Brex, the once-startup darling of corporate cards, is doubling down on partnerships over platform sprawl. In a surprising yet strategic move, the fintech has teamed up with Zip, a fellow venture-backed upstart in enterprise procurement, to embed its virtual cards into Zip’s workflow engine—streamlining enterprise spend from procurement to payment.
The tie-up, announced exclusively to TechCrunch, highlights a broader shift in Brex’s strategy: fewer in-house builds, more ecosystem bets. Just last year, Brex partnered with travel-expense rival Navan (formerly TripActions) on a bundled offering. Now, it’s doing the same with Zip—a procurement player it once might’ve tried to compete with head-on.
The collaboration is about more than functionality. It’s about survival and scale. Brex has long talked about becoming a “financial operating system” for businesses, but revenue still leans heavily on interchange. Enterprise ambitions have stretched Brex’s capabilities, pushing it to acknowledge the cost and complexity of building everything itself.
Zip, for its part, brings deep traction with large buyers like OpenAI, Snowflake, Reddit, and Sephora. It claims to have never lost an enterprise customer—a signal of product fit in a procurement-heavy environment that Brex admits it can’t replicate on its own. Their joint customers already include Anthropic, Coinbase, Carta, Gong, and Neuralink.

## TASK LIST
1) Swap "interchange" for "subscriptions" in the part of the Brex and Zip article that opens with the words containing "The collaboration is" and closes with "building everything itself.", and write out that part.
2) Answer these questions about the Brex and Zip article:
(a) To which outlet was the tie-up announced exclusively?
(b) Which travel-expense rival did Brex partner with last year?
(c) What does Zip claim about its enterprise customers?
3) Continue the article about the Brex and Zip partnership from where it stops.
The records that follow come from a separate source and have no connection to the article.

## INFORMATION GIVEN
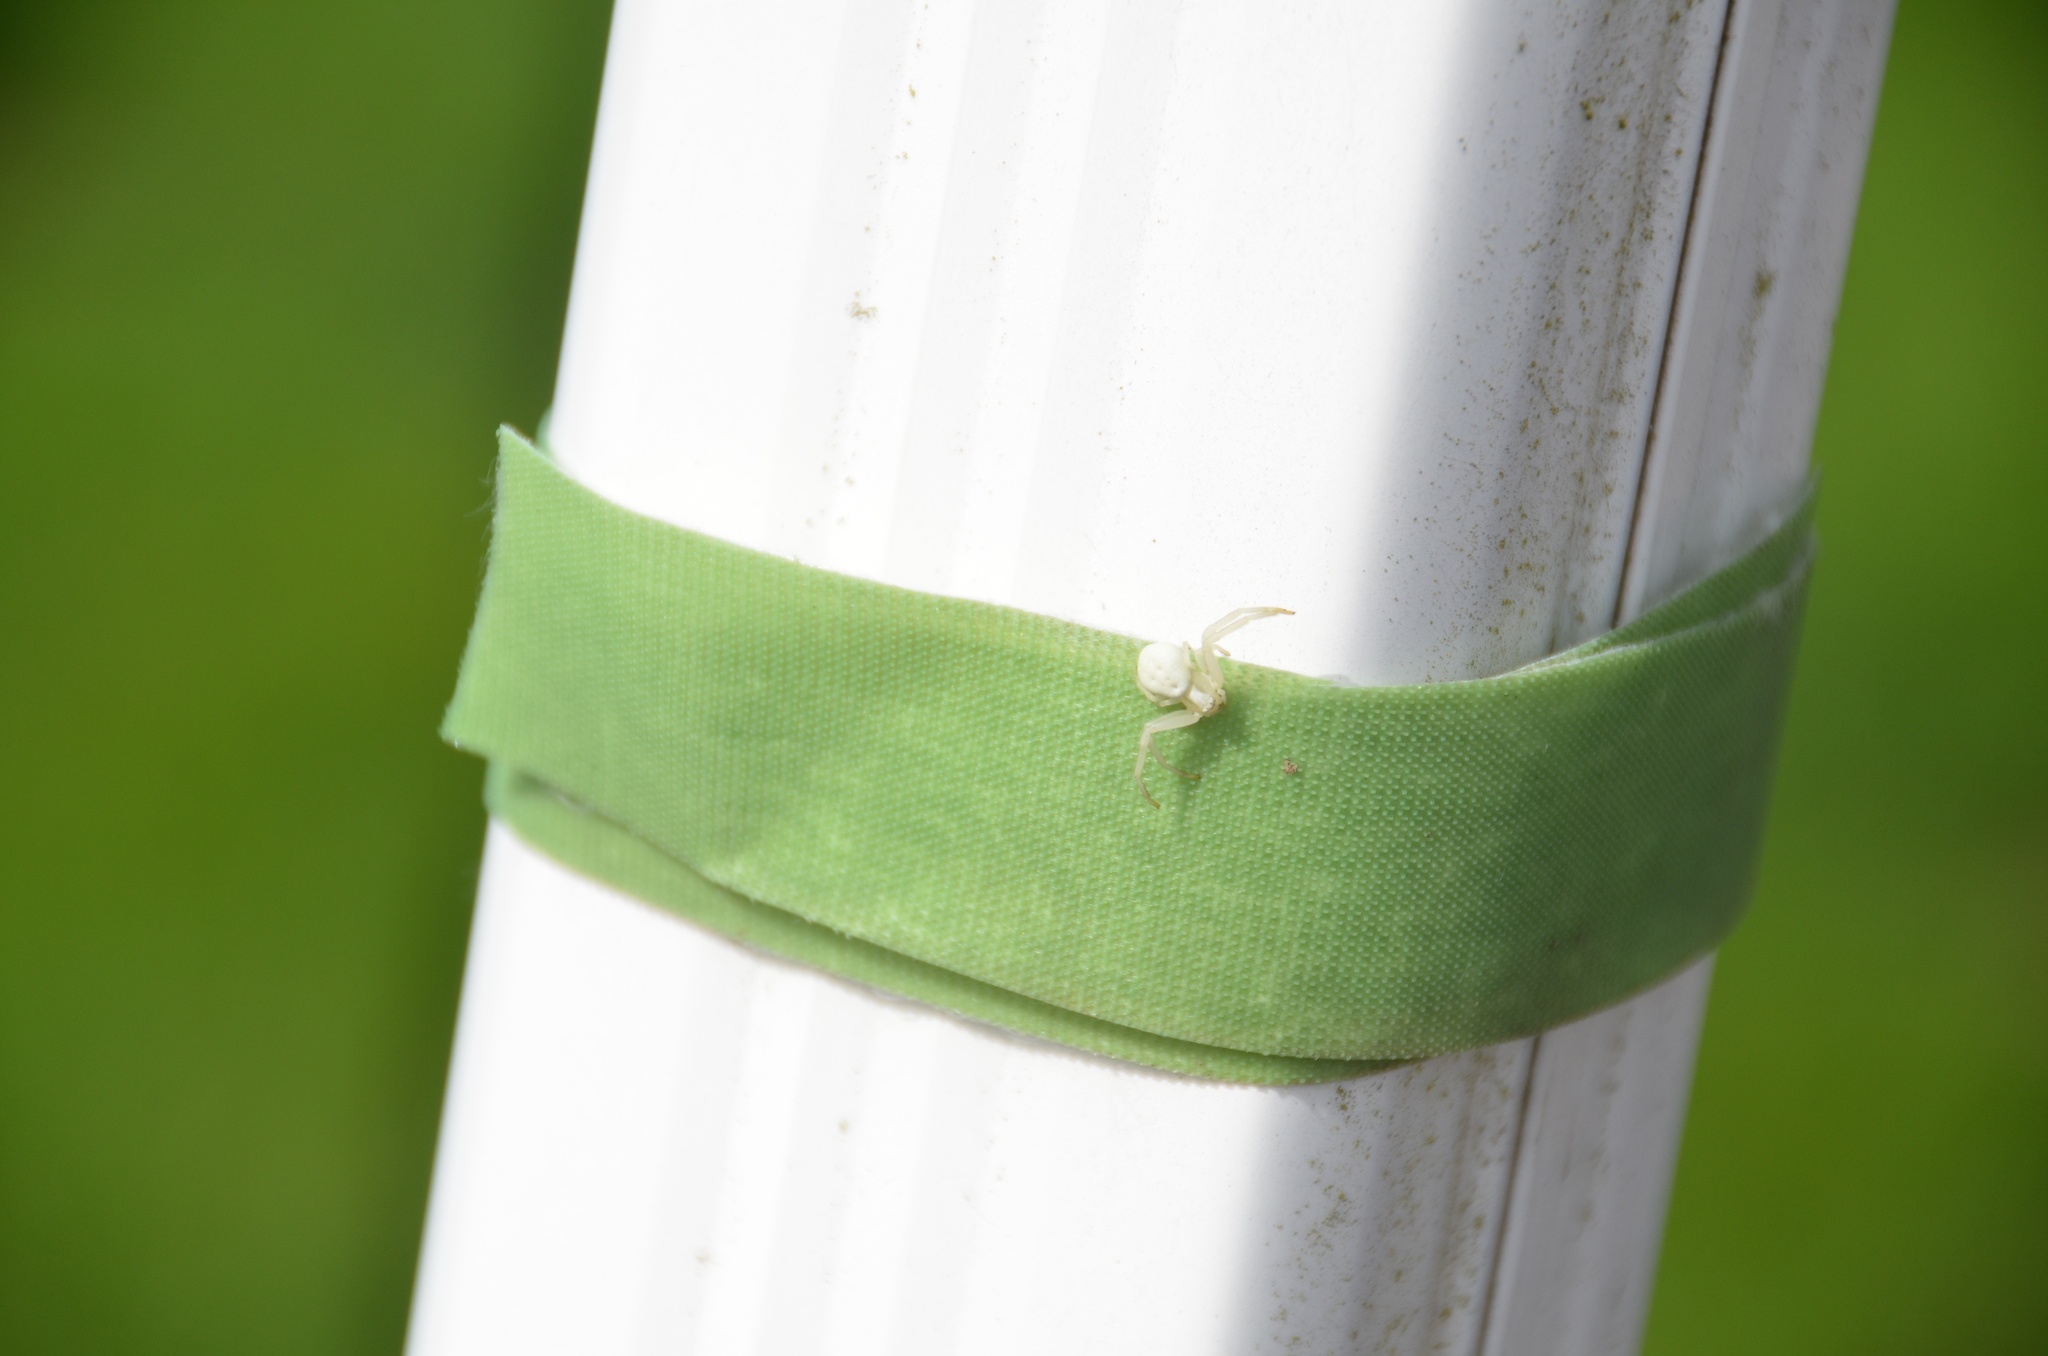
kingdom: Animalia
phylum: Arthropoda
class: Arachnida
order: Araneae
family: Thomisidae
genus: Misumena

## SOLVED PROBLEMS
1)
The collaboration is about more than functionality. It’s about survival and scale. Brex has long talked about becoming a “financial operating system” for businesses, but revenue still leans heavily on subscriptions. Enterprise ambitions have stretched Brex’s capabilities, pushing it to acknowledge the cost and complexity of building everything itself.

2)
(a) TechCrunch
(b) Navan (formerly TripActions)
(c) It claims to have never lost an enterprise customer.

3)
This pragmatic approach comes as Brex tries to tighten its financial profile. Following a January 2024 headcount reduction of nearly 20%, Brex reported a 90% drop in cash burn in Q1 year-over-year. It also saw enterprise revenue jump 70% and revenue retention rise above 130%.
Still, the company remains unprofitable—though co-founder and CEO Pedro Franceschi says Brex is on track to reach profitability by year-end. A public listing is still on the horizon, but “only when ready,” Franceschi emphasized, citing governance and market timing as key considerations.
By leaning into “coopetition”—where former rivals become embedded partners—Brex is betting that integration beats reinvention. With Zip, it’s creating a procurement-to-payment flow tailored for enterprise complexity, skipping the time and burn rate of building a competing product from scratch.
“It was a very natural partnership,” said Zip CEO Rujul Zaparde. “The customer base pulled it out of us.” Franceschi agreed: “We asked ourselves, how can one plus one equal five—and that’s what we’re bringing to market now.”